De acordo com ela, entre os meses de janeiro a maio de 2024 houve 1.324 atendimentos totais pelas equipes multiprofissionais compostas por médicos, enfermeiros, psicólogos e assistentes sociais. Deste número, 23 pessoas foram submetidas aos procedimentos de Interrupção Legal da Gravidez (ILG). Este número nos primeiros cinco meses de 2024 já representa quase a metade dos atendimentos do ano inteiro de 2023, com 3.857 casos no ambulatório. Contudo, diz como o aborto legal é apenas uma das opções orientadas pela equipe. “Grande parte dos nossos serviços às vítimas de violência são as medidas contraceptivas nas primeiras 72 horas da concepção”, relata.

Ainda segundo ela, grande parte destas pessoas que são atendidas são oriundas das cidades na Região Metropolitana de Goiânia, mas que pelo motivo do Hemu ser um hospital de referência da saúde da mulher recebe pessoas de todo o Estado e de outras localidades. Além disso, comenta que também recebem indivíduos menores de idade que foram vítimas de violência sexual. Nestes casos ela comenta que a instituição segue o Estatuto da Criança e do Adolecente do governo federal para proteger os direitos dos jovens.

Sobre isso, diz que os jovens devem estar acompanhados de um responsável legal para que sejam orientados sobre o ocorrido, incluindo atendimento integrado com a família.
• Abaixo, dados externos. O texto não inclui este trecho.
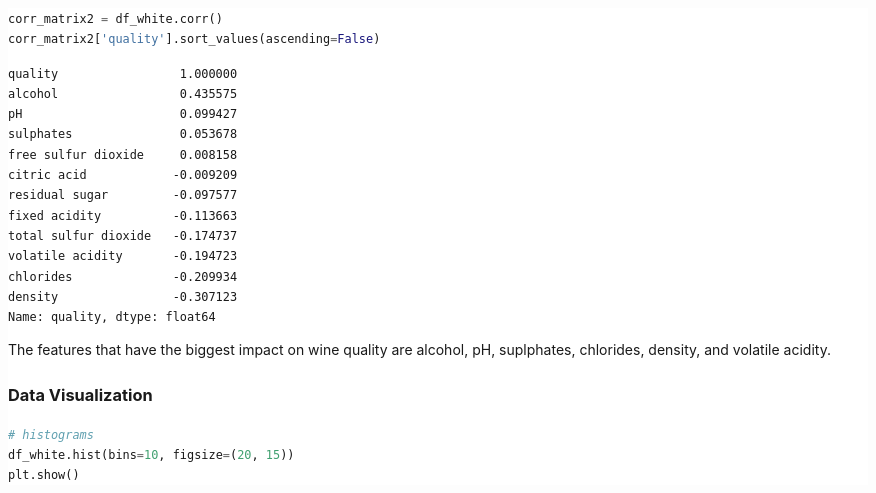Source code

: 



```python
corr_matrix2 = df_white.corr()
corr_matrix2['quality'].sort_values(ascending=False)
```




    quality                 1.000000
    alcohol                 0.435575
    pH                      0.099427
    sulphates               0.053678
    free sulfur dioxide     0.008158
    citric acid            -0.009209
    residual sugar         -0.097577
    fixed acidity          -0.113663
    total sulfur dioxide   -0.174737
    volatile acidity       -0.194723
    chlorides              -0.209934
    density                -0.307123
    Name: quality, dtype: float64



The features that have the biggest impact on wine quality are alcohol, pH, suplphates, chlorides, density, and volatile acidity.

### Data Visualization


```python
# histograms
df_white.hist(bins=10, figsize=(20, 15))
plt.show()
```

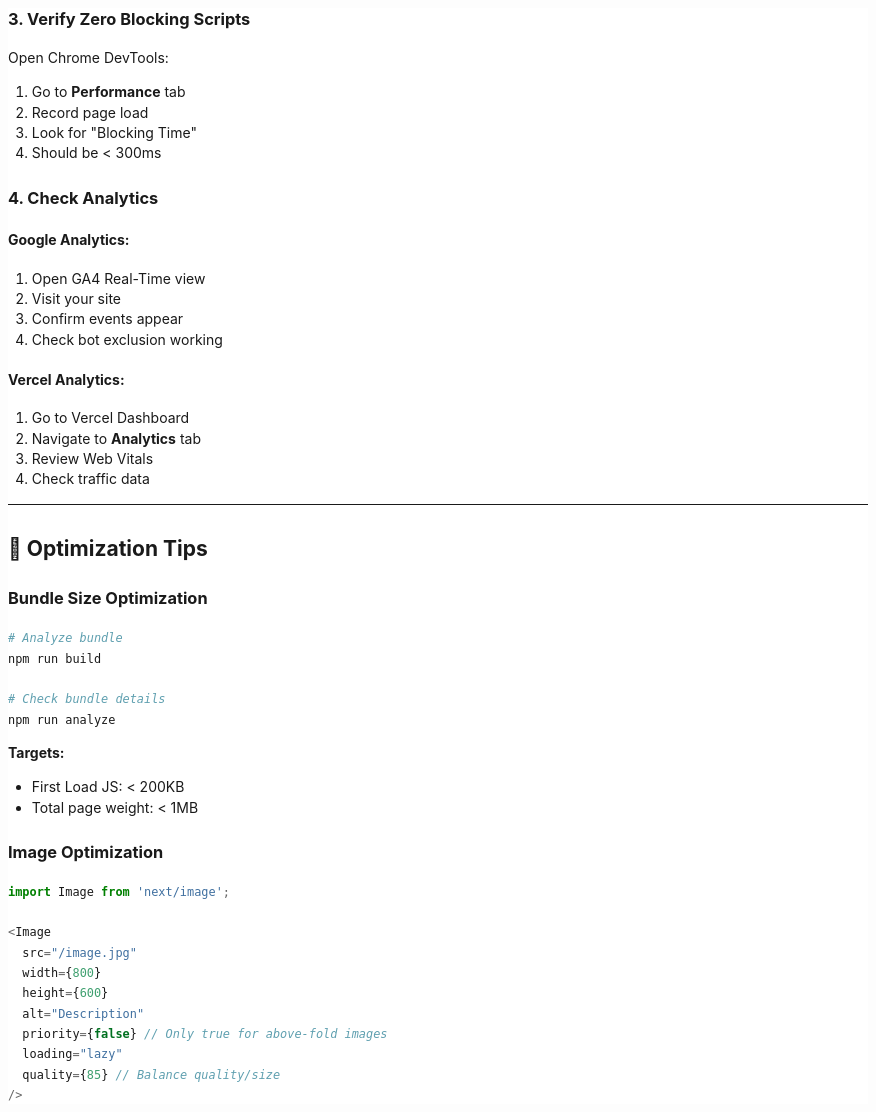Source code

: ### 3. Verify Zero Blocking Scripts

Open Chrome DevTools:
1. Go to **Performance** tab
2. Record page load
3. Look for "Blocking Time"
4. Should be < 300ms

### 4. Check Analytics

#### Google Analytics:
1. Open GA4 Real-Time view
2. Visit your site
3. Confirm events appear
4. Check bot exclusion working

#### Vercel Analytics:
1. Go to Vercel Dashboard
2. Navigate to **Analytics** tab
3. Review Web Vitals
4. Check traffic data

---

## 🎯 Optimization Tips

### Bundle Size Optimization

```bash
# Analyze bundle
npm run build

# Check bundle details
npm run analyze
```

**Targets:**
- First Load JS: < 200KB
- Total page weight: < 1MB

### Image Optimization

```typescript
import Image from 'next/image';

<Image
  src="/image.jpg"
  width={800}
  height={600}
  alt="Description"
  priority={false} // Only true for above-fold images
  loading="lazy"
  quality={85} // Balance quality/size
/>
```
Entretanto, ela conta que a unidade possui uma linha direta com o Conselho Tutelar para que possam dar assistência social e jurídica ao jovem em casos onde não haja um responsável legal ou que isso não seja possível. “Infelizmente grande parte dos casos de violência sexual que envolvem crianças são cometidos por pessoas próximas ou dentro do circulo familiar”, explica.

Além da ILG e das medidas contraceptivas, é dada a opção da entrega da criança para a adoção. Sobre isso, Thais fala como todo o procedimento é acompanhado até a entrega para garantir que a criança seja encaminhada para as casas de adoção com segurança e saúde.  

Garantindo o direito da Lei

Apesar do aborto por si ser um crime e que não é previsto pela constiução, o artigo 128 do Código Penal estipula as três ocasiões em que o precedimento pode ser feito legalmente, por isso o nome “aborto legal”, são eles: gravidez resultante de estupro, risco à vida da mulher e feto anencefálico. Devido a isso, é necessário medidas para garantir a prática dentro da lei. 

De acordo com o advogado do direito médico Henrique Rodrigues, ao jornal O HOJE, mulheres e homens-trans que querem fazer a operação e foram vítima de estupro devem se encaminhar a uma delegacia para fazer o boletim de ocorrência da violência sexual. Com isso em mãos a mulher pode ir em uma instituição de saúde apropriada e fazer a operação sem ser necessário a abertura do processo. 

Vale lembrar que o ambulatório do Hemu também pode atender pacientes de forma espontânea sem a necessidade do boletim de ocorrências. Na instituição ela será submetida aos exames clínicos, imagem e de profilaxia para doenças sexualmente transmissíveis para assim ser feito o acompanhamento do caso. Caso o paciente queria ser submetido ao ambulatório pode pedir isso no pronto socorro do hospital que funciona sete dias da semana e por 24 horas por dia. Sendo feito os exames o paciente será encaminhado para o ambulatório de apoio que funciona de segunda a sexta das 07 às 13 horas. Também é possível entrar em contato direto com a área pelo número 3956-2954.

Para as mulheres que moram no interior ou que não têm acesso a uma clínica que faça o procedimento, Henrique fala que elas podem acionar a Secretaria Municipal da cidade para um pedido de transferência a uma unidade de saúde capaz de fazer o procedimento. Além disso, pode solicitar que esse direito seja estendido para uma clínica particular e custeado pelo Sistema Único de Saúde caso não haja uma unidade pública disponível.